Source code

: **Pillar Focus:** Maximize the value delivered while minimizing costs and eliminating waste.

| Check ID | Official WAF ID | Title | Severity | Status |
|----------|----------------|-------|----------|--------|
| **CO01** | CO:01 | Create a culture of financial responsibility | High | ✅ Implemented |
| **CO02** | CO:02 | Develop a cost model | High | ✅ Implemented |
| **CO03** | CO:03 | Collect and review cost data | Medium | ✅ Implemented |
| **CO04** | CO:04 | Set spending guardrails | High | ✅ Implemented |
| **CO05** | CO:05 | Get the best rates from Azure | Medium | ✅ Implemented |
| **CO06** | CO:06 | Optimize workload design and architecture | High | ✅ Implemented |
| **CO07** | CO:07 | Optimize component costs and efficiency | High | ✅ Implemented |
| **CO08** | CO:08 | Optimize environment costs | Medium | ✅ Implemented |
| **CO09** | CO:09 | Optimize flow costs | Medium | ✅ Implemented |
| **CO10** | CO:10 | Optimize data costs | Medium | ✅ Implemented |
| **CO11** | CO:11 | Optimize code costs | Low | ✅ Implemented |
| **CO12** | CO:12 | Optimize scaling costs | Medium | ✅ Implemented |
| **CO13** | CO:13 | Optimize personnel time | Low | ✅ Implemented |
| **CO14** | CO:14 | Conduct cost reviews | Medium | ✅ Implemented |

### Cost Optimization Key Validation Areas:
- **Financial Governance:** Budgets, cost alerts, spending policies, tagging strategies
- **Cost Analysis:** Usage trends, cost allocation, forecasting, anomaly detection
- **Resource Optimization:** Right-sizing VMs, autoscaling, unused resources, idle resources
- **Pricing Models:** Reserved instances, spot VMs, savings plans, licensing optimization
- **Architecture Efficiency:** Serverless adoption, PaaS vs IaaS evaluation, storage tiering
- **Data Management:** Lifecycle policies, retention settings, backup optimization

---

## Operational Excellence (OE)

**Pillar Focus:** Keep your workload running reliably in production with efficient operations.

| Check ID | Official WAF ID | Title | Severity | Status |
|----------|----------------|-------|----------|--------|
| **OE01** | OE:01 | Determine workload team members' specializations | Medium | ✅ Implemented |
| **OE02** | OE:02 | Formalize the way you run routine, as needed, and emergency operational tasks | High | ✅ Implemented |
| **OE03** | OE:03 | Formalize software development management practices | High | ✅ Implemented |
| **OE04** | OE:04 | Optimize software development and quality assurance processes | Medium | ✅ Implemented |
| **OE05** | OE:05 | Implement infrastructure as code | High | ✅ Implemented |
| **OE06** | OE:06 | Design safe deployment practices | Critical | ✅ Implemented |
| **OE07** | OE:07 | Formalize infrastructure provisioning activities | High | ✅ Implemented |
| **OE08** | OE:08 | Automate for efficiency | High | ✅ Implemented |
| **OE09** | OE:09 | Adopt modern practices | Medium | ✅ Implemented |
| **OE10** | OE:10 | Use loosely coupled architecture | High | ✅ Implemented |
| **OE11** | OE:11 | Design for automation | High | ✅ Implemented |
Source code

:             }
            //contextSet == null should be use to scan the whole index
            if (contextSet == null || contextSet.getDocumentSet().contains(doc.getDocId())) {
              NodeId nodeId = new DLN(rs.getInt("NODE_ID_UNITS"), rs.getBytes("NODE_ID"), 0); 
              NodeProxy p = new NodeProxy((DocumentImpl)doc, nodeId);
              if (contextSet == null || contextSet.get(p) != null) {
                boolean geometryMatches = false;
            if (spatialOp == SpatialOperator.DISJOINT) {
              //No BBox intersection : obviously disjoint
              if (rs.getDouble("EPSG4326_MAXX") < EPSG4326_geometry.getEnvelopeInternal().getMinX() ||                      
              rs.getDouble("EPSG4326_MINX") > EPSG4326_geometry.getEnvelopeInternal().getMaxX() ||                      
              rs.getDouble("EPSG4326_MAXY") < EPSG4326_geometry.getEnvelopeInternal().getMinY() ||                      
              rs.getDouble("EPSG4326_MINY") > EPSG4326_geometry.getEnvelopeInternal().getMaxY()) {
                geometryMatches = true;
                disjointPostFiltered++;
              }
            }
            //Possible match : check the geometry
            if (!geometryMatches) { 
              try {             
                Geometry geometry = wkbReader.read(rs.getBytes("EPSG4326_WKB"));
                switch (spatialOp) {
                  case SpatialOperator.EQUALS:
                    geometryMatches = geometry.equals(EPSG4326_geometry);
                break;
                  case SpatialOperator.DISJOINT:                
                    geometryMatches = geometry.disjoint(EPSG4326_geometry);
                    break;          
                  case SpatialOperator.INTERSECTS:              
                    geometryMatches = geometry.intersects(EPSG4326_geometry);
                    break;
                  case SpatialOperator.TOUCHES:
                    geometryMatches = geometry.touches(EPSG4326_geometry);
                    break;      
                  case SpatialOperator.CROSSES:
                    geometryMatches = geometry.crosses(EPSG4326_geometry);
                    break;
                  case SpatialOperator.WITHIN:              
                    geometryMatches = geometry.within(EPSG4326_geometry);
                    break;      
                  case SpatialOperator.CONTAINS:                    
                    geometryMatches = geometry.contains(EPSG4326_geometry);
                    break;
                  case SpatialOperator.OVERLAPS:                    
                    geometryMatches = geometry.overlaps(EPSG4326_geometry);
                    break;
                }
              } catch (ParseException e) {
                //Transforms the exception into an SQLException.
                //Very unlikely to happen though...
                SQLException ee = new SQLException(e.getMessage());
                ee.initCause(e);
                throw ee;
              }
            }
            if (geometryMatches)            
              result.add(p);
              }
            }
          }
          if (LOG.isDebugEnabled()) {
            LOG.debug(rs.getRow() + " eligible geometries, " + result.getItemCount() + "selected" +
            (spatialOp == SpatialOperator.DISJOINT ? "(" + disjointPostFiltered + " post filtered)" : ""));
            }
##############################
Search the material for the word "software". Each line where it is found must be copied.

| **OE03** | OE:03 | Formalize software development management practices | High | ✅ Implemented |
| **OE04** | OE:04 | Optimize software development and quality assurance processes | Medium | ✅ Implemented |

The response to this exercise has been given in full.